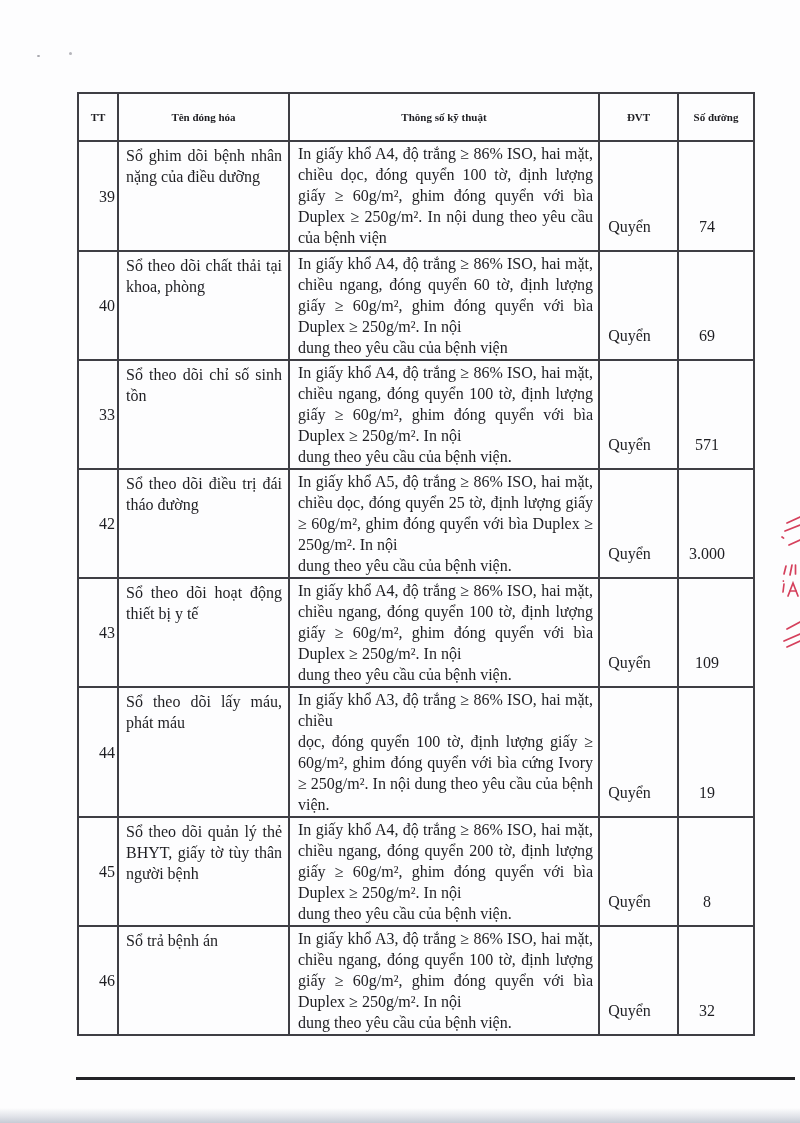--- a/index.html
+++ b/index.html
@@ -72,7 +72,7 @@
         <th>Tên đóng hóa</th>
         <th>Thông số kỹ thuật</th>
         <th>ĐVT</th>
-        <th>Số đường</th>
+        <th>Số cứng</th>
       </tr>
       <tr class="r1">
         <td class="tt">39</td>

What is needed
Give back the whole listing as it stands, minus its pictures.

Result below
--- a/index.html
+++ b/index.html
@@ -72,7 +72,7 @@
         <th>Tên đóng hóa</th>
         <th>Thông số kỹ thuật</th>
         <th>ĐVT</th>
-        <th>Số đường</th>
+        <th>Số cứng</th>
       </tr>
       <tr class="r1">
         <td class="tt">39</td>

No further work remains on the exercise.